--- START ---
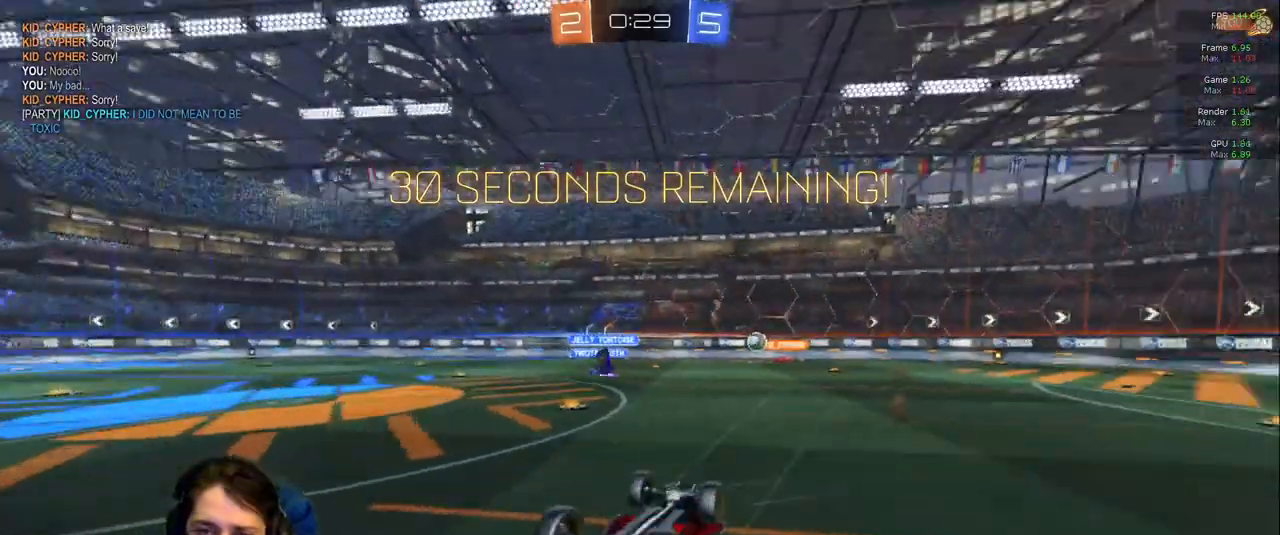
{"dt_ms": 500, "buttons": ["TRIANGLE"], "left_stick": "center", "right_stick": "center", "events": [[50, "DPAD_LEFT", "up"], [283, "DPAD_UP", "down"], [367, "DPAD_UP", "up"], [467, "TRIANGLE", "down"]]}
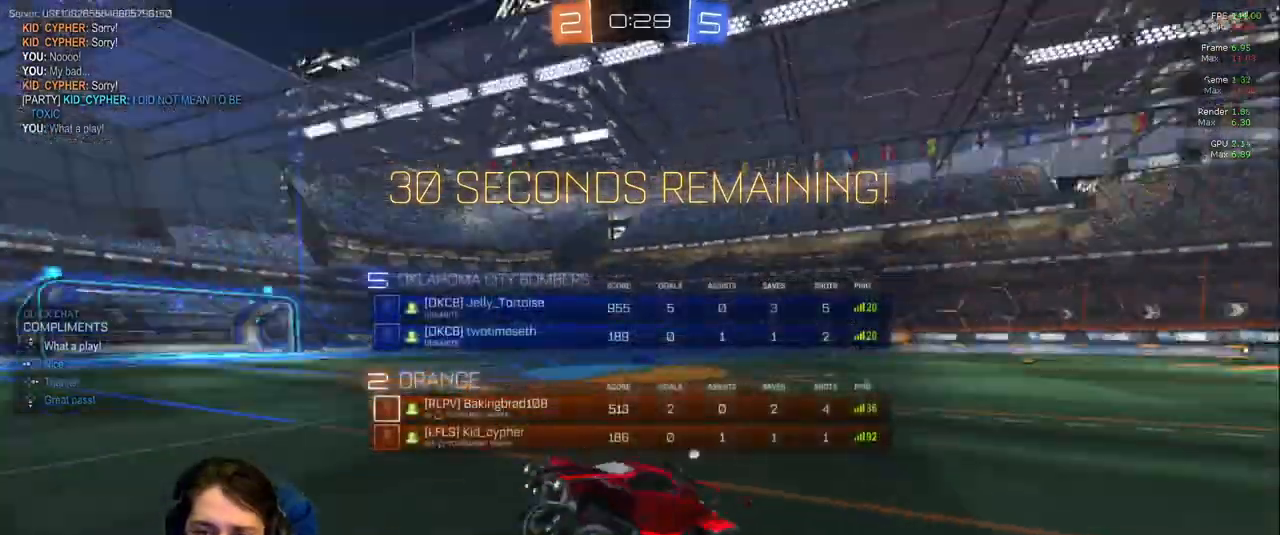
{"dt_ms": 500, "buttons": [], "left_stick": "center", "right_stick": "center", "events": [[117, "TRIANGLE", "up"], [333, "left_stick", "left"], [467, "left_stick", "center"]]}
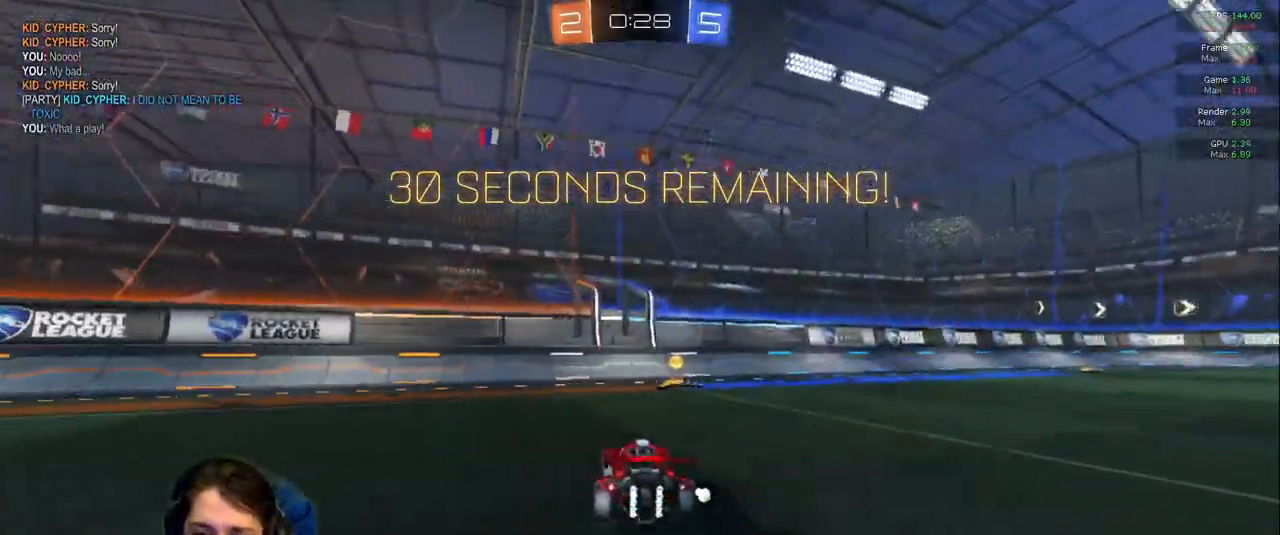
{"dt_ms": 500, "buttons": [], "left_stick": "right", "right_stick": "center", "events": [[100, "TRIANGLE", "down"], [183, "left_stick", "right"], [267, "TRIANGLE", "up"]]}
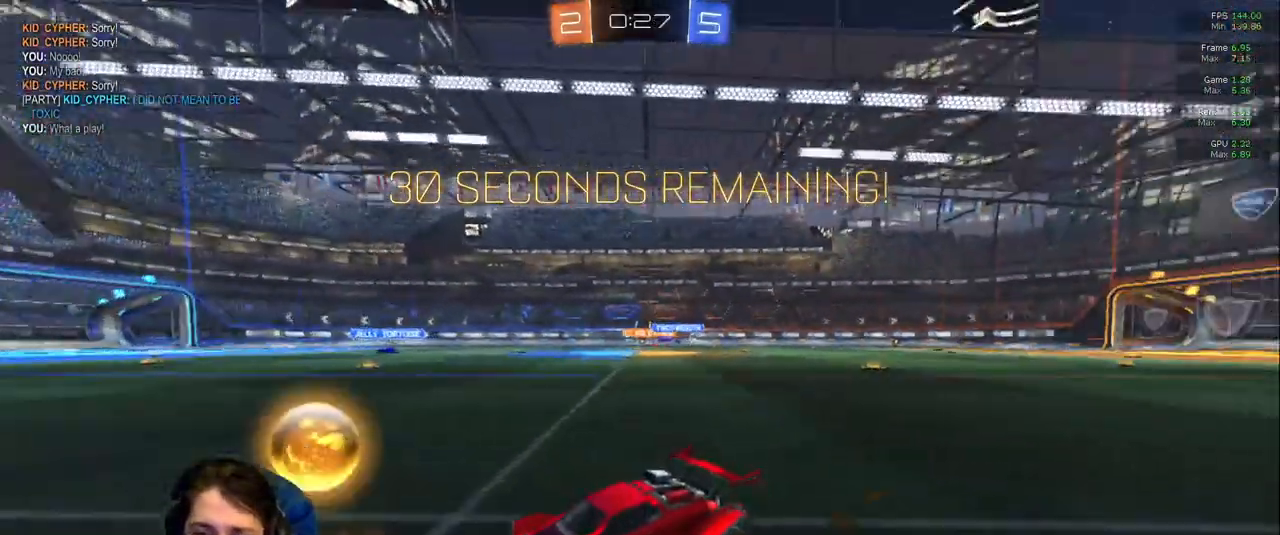
{"dt_ms": 500, "buttons": [], "left_stick": "right", "right_stick": "center", "events": []}
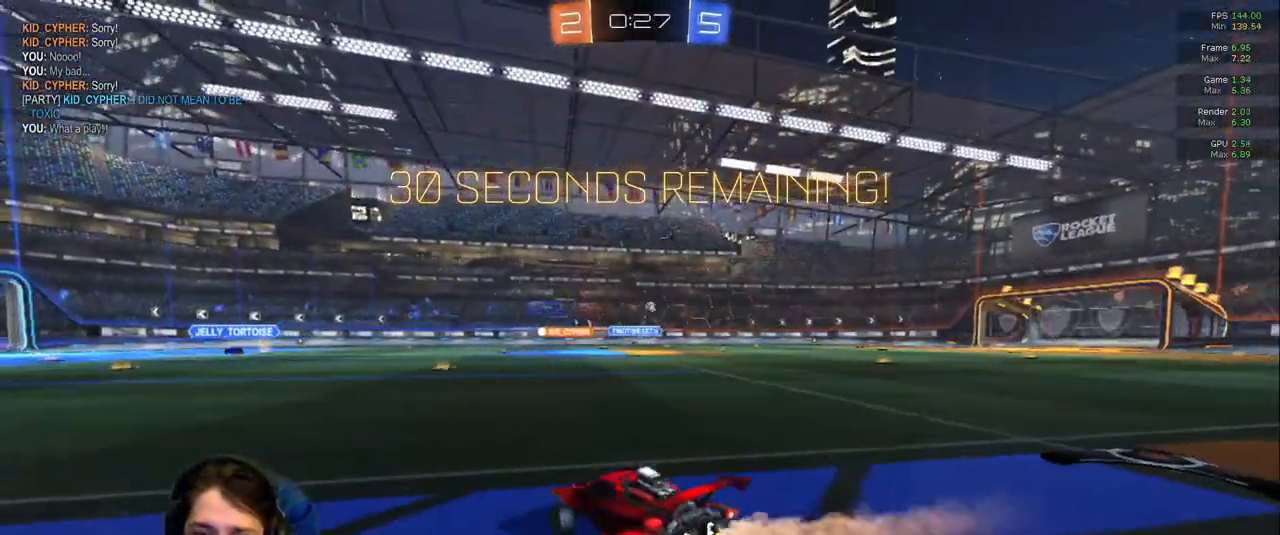
{"dt_ms": 500, "buttons": [], "left_stick": "up", "right_stick": "center", "events": [[483, "left_stick", "up"]]}
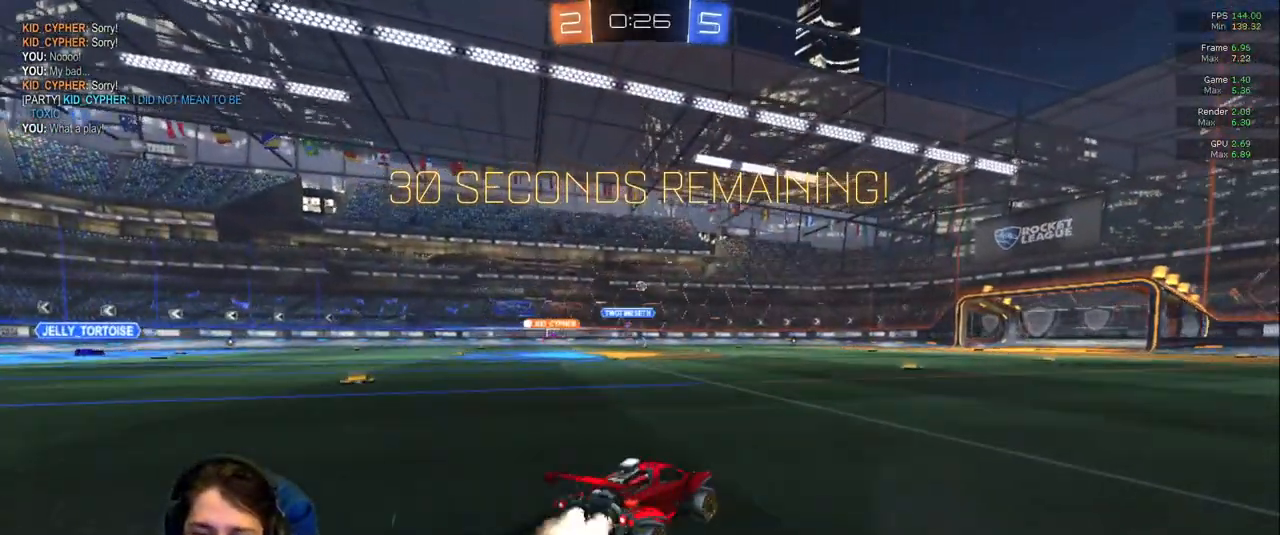
{"dt_ms": 1000, "buttons": [], "left_stick": "right", "right_stick": "center"}
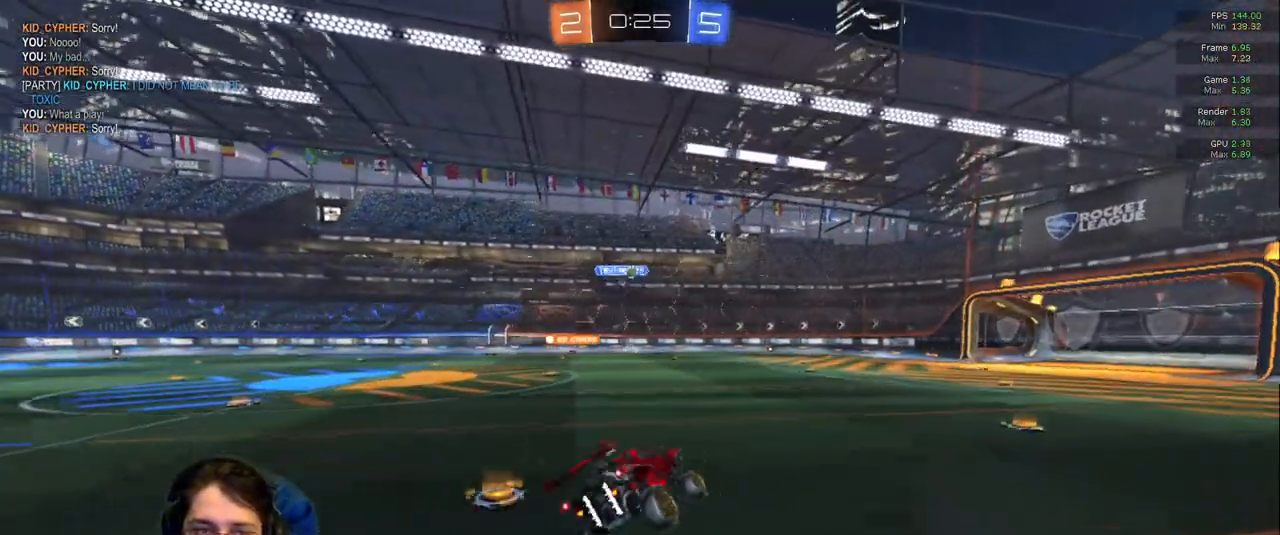
{"dt_ms": 500, "buttons": [], "left_stick": "center", "right_stick": "center", "events": [[133, "left_stick", "center"]]}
--- END ---
• _Directions for this task_
In repeating the lines above, keep the wording exact and leave every picture out.

• _Reply to the task_
{"dt_ms": 500, "buttons": ["TRIANGLE"], "left_stick": "center", "right_stick": "center", "events": [[50, "DPAD_LEFT", "up"], [283, "DPAD_UP", "down"], [367, "DPAD_UP", "up"], [467, "TRIANGLE", "down"]]}
{"dt_ms": 500, "buttons": [], "left_stick": "center", "right_stick": "center", "events": [[117, "TRIANGLE", "up"], [333, "left_stick", "left"], [467, "left_stick", "center"]]}
{"dt_ms": 500, "buttons": [], "left_stick": "right", "right_stick": "center", "events": [[100, "TRIANGLE", "down"], [183, "left_stick", "right"], [267, "TRIANGLE", "up"]]}
{"dt_ms": 500, "buttons": [], "left_stick": "right", "right_stick": "center", "events": []}
{"dt_ms": 500, "buttons": [], "left_stick": "up", "right_stick": "center", "events": [[483, "left_stick", "up"]]}
{"dt_ms": 1000, "buttons": [], "left_stick": "right", "right_stick": "center"}
{"dt_ms": 500, "buttons": [], "left_stick": "center", "right_stick": "center", "events": [[133, "left_stick", "center"]]}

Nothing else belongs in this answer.